Looks like there’s a ways to go before we reach true peak TV, but the TV industry is definitely headed there, said FX Chief John Landgraf, originator of the term one year ago.

According to Landgraf and his research team at FX, the estimated number of original scripted series produced in 2015 was 419. So far this year, there have been 322 produced, up 6 percent from 304 last year at this time.

“What’s driving that increase are the streaming services,” he said. Attendees of TCA’s panels dedicated to those services are well aware of how many new series the likes of Amazon, Crackle, Hulu and Netflix are teeing up, but according to Landgraf, the online services alone are producing more than 130 original series this year alone.

Of those, 71 are on Netflix and that doesn’t count series produced in foreign territories and imported by Netflix to air in the U.S., such as Marseilles, starring Gerard Depardieu.

“Netflix can’t keep doubling and doubling again their producing because the entire planet’s surface would be covered by their TV shows,” said Landgraf, who also warned that Netflix could be going for a programming monopoly.

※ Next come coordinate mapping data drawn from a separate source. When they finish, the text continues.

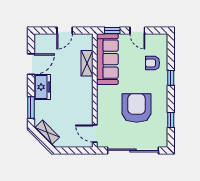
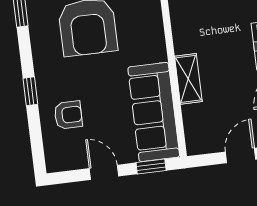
shelving: (87, 63) -> (188, 79), moved

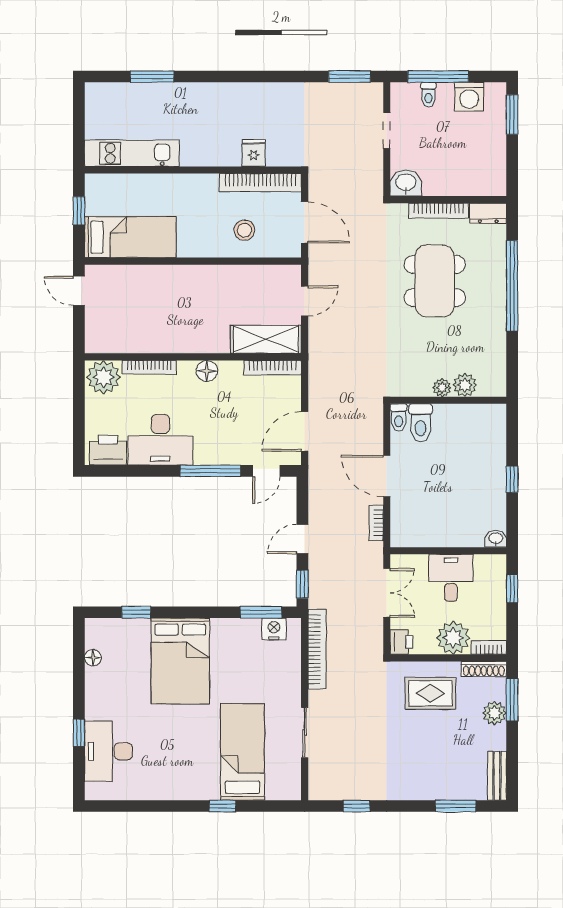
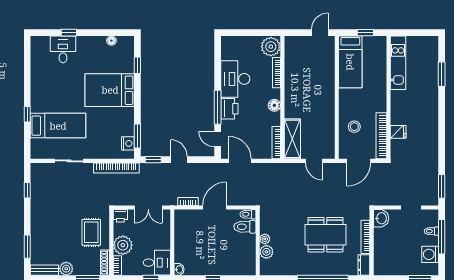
printer: (108, 450) -> (229, 109), moved
desk: (451, 578) -> (157, 263), moved
plant: (495, 713) -> (66, 269), moved
desk: (108, 751) -> (63, 49), width x0.73

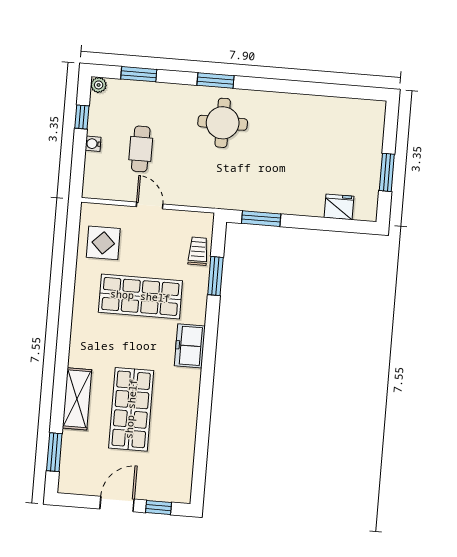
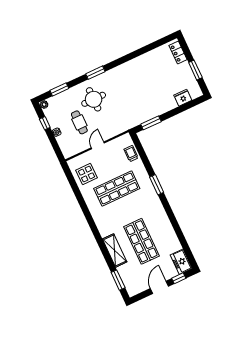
round table: (223, 123) -> (94, 99), moved
locker: (374, 126) -> (178, 52), added
door: (150, 205) -> (98, 145), hinge flipped
window: (215, 276) -> (157, 185), moved
freezer: (190, 346) -> (181, 262), moved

That’s in addition to 150 original scripted series airing on broadcast networks, 50 on pay cable and 180 on basic cable, said Landgraf, and doesn’t include unscripted programming, news or sports.

“The total number of adult English-language scripted series during this full year should be in the range of 440 to 450 series,” said Landgraf, noting he expects that number to climb to 500 original scripted series in 2017. “It now seems clear that at a minimum that peak will be hit in 2017.

“I was wrong in my estimate of the timing. I didn’t understand last year that Netflix was going to try to compete with the entire global MVPD system. But I still think we’ll hit a peak in the scripted series business in the next 2 ½ years and then decline. I don’t think we’re in a bubble that’s going to pop. I think we’re ballooning into a condition of oversupply that will eventually decline.”

Moreover, the cost of producing these original scripted series also is increasing, with the average cost of producing and marketing an hour of television rising 20 percent to more than $4 million. While some shows – HBO’s Game of Thrones, for example – are produced for much more, other shows are produced for much less. Still, only the top 20 percent of shows on television are seen by average audiences of 10 million or more people, while the bottom 20 percent of shows are seen by an average of 380,000 people.

“If you look at all series for which we can see ratings – the top quintile of shows averaged 10.5 million viewers, while the bottom quintile averaged 380,000. In the second quintile, it’s 4.6 million and in the fourth quintile, it’s an average of 1.1 million viewers per show,” Landgraf said. “There’s a really big difference between the top 20 percent and the bottom. You can find ways to pay for anything in the top 20 to 60 percent, especially if you own it. But there still has to be a whole lot of TV shows that are losing a ton of money.”